Jawa-Bali Masih ”Oversupply” Listrik, Permintaan Dipacu
Kondisi kelebihan pasokan listrik menghadirkan dua sisi. Di satu sisi, keandalan sistem sangat tinggi. Di sisi lain, biayanya menjadi lebih tinggi.
Oleh
ADITYA PUTRA PERDANA
·2 menit baca
JAKARTA, KOMPAS — Kelebihan pasokan atau oversupply listrik masih terjadi, terutama di sistem kelistrikan Jawa-Bali dengan reserve margin atau cadangan daya terhadap beban puncak sebesar 44 persen.
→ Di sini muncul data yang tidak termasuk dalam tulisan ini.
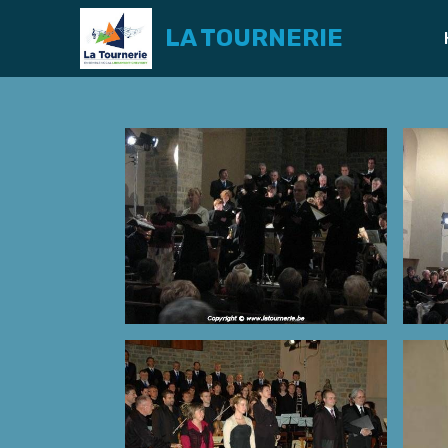
LA TOURNERIE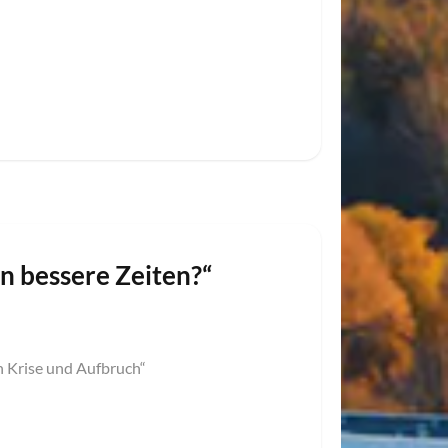
n bessere Zeiten?“
n Krise und Aufbruch“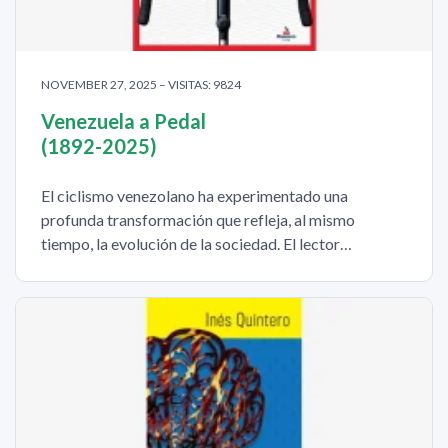
NOVEMBER 27, 2025 – VISITAS: 9824
Venezuela a Pedal
(1892-2025)
El ciclismo venezolano ha experimentado una
profunda transformación que refleja, al mismo
tiempo, la evolución de la sociedad. El lector…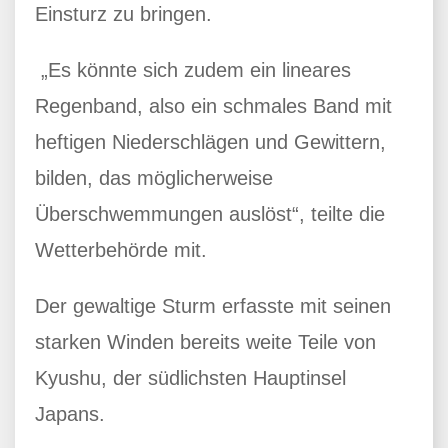
Einsturz zu bringen.
„Es könnte sich zudem ein lineares
Regenband, also ein schmales Band mit
heftigen Niederschlägen und Gewittern,
bilden, das möglicherweise
Überschwemmungen auslöst“, teilte die
Wetterbehörde mit.
Der gewaltige Sturm erfasste mit seinen
starken Winden bereits weite Teile von
Kyushu, der südlichsten Hauptinsel
Japans.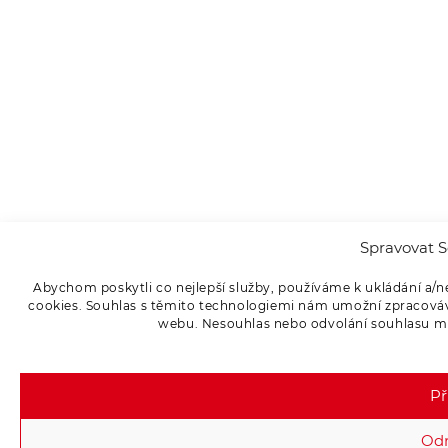
Spravovat S
Abychom poskytli co nejlepší služby, používáme k ukládání a/n
cookies. Souhlas s těmito technologiemi nám umožní zpracováva
webu. Nesouhlas nebo odvolání souhlasu může
Př
Od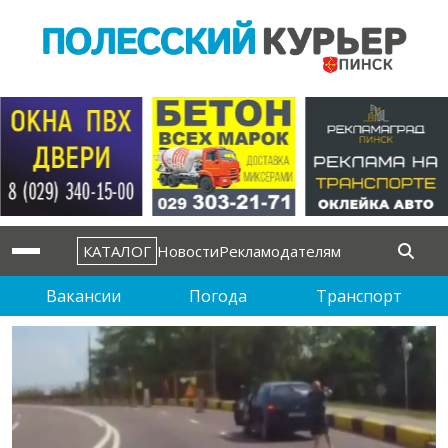
КАТАЛОГ
Новости
Рекламодателям
Вакансии
Погода
Транспорт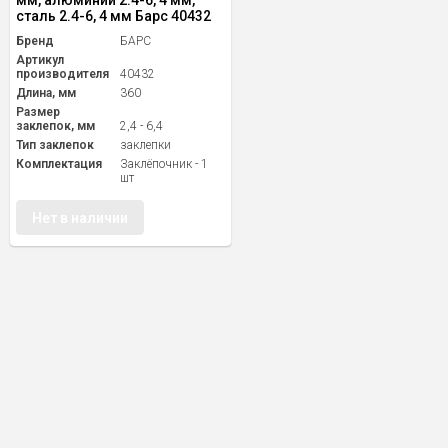
мм, алюминий 2.4-6, 4 мм,
сталь 2.4-6, 4 мм Барс 40432
Бренд
БАРС
Артикул
производителя
40432
Длина, мм
360
Размер
заклепок, мм
2,4 - 6,4
Тип заклепок
заклепки
Комплектация
Заклёпочник - 1
шт
Нет в наличии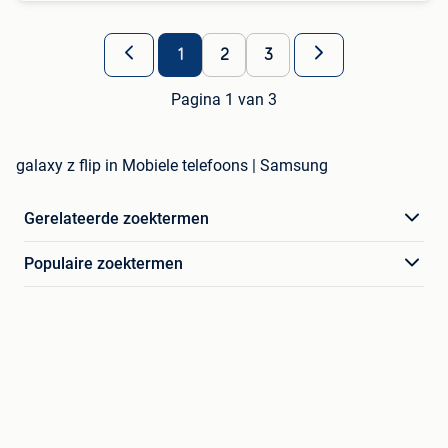
1
2
3
Pagina 1 van 3
galaxy z flip in Mobiele telefoons | Samsung
Gerelateerde zoektermen
Populaire zoektermen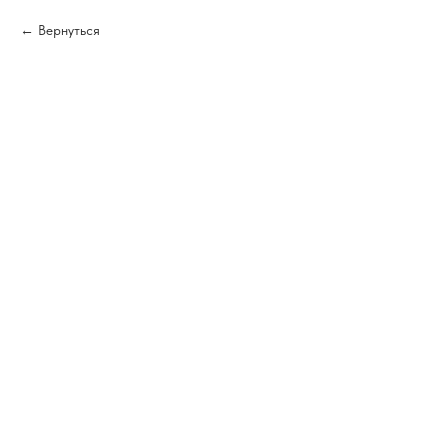
Вернуться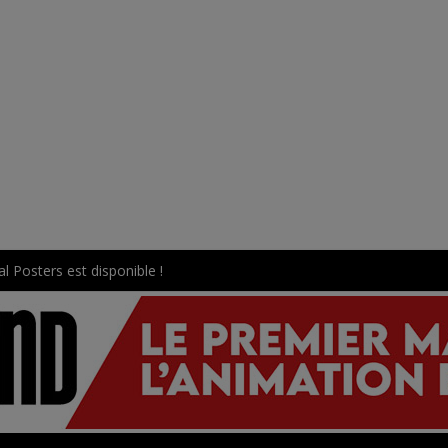
l Posters est disponible !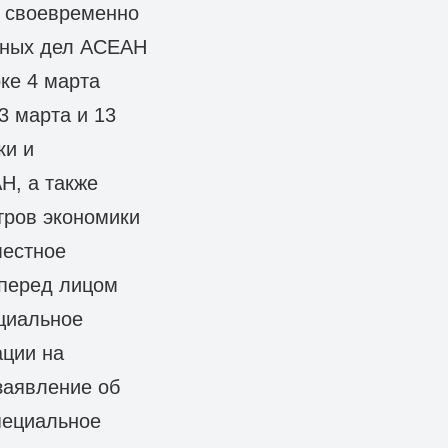
 своевременно
нных дел АСЕАН
ке 4 марта
3 марта и 13
ки и
Н, а также
тров экономики
местное
 перед лицом
ециальное
ации на
заявление об
пециальное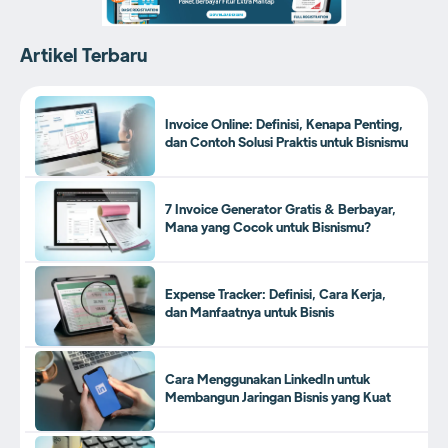
Artikel Terbaru
Invoice Online: Definisi, Kenapa Penting,
dan Contoh Solusi Praktis untuk Bisnismu
7 Invoice Generator Gratis & Berbayar,
Mana yang Cocok untuk Bisnismu?
Expense Tracker: Definisi, Cara Kerja,
dan Manfaatnya untuk Bisnis
Cara Menggunakan LinkedIn untuk
Membangun Jaringan Bisnis yang Kuat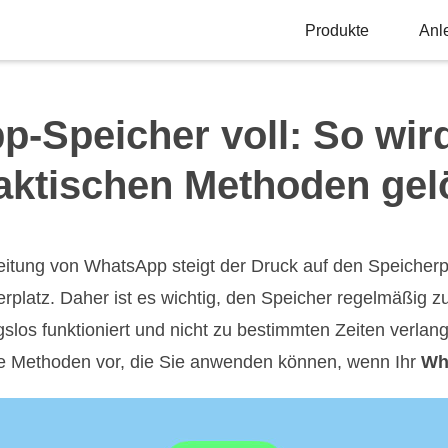
Produkte
Anl
-Speicher voll: So wird
aktischen Methoden gel
itung von WhatsApp steigt der Druck auf den Speicherp
rplatz. Daher ist es wichtig, den Speicher regelmäßig zu
los funktioniert und nicht zu bestimmten Zeiten verlang
che Methoden vor, die Sie anwenden können, wenn Ihr
Wh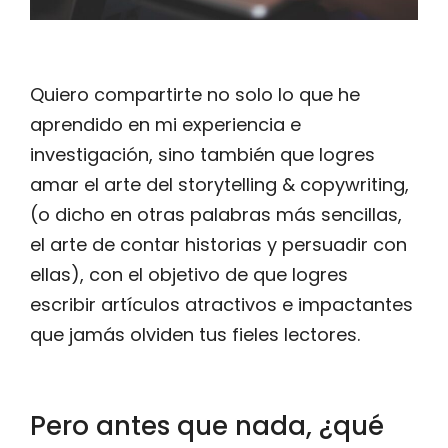
Quiero compartirte no solo lo que he
aprendido en mi experiencia e
investigación, sino también que logres
amar el arte del storytelling & copywriting,
(o dicho en otras palabras más sencillas,
el arte de contar historias y persuadir con
ellas), con el objetivo de que logres
escribir artículos atractivos e impactantes
que jamás olviden tus fieles lectores.
Pero antes que nada, ¿qué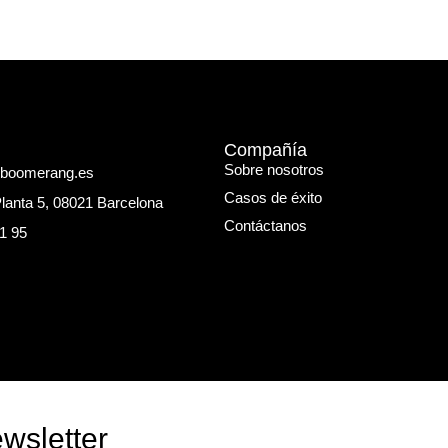
Compañía
Sobre nosotros
eboomerang.es
Casos de éxito
Planta 5, 08021 Barcelona
Contáctanos
1 95
wsletter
Sejumlah upaya dilakukan PT Perusahaan Listrik Negara (Persero) dalam menyeimbangkan pasokan dan permintaan.
Berdasarkan data PLN per Juni 2023, yang disampaikan dalam Rapat Dengar Pendapat dengan Komisi VII DPR, di kompleks Parlemen, Jakarta, Rabu (5/7/2023), reserve margin ini antara lain pada sistem Jawa-Bali sebesar 44 persen, Interkoneksi Kalimantan 57 persen, Sumatera 24 persen, Lombok 37 persen, dan Sulawesi Bagian Selatan 25 persen.
Direktur Utama PLN Darmawan Prasodjo, dalam rapat tersebut mengatakan, kondisi kelebihan pasokan menghadirkan dua sisi. Di satu sisi, keandalan sistem menjadi sangat tinggi. Di sisi lain, biayanya menjadi lebih tinggi. ”Kondisi ideal (reserve margin) 24-35 persen,” kata Darmawan.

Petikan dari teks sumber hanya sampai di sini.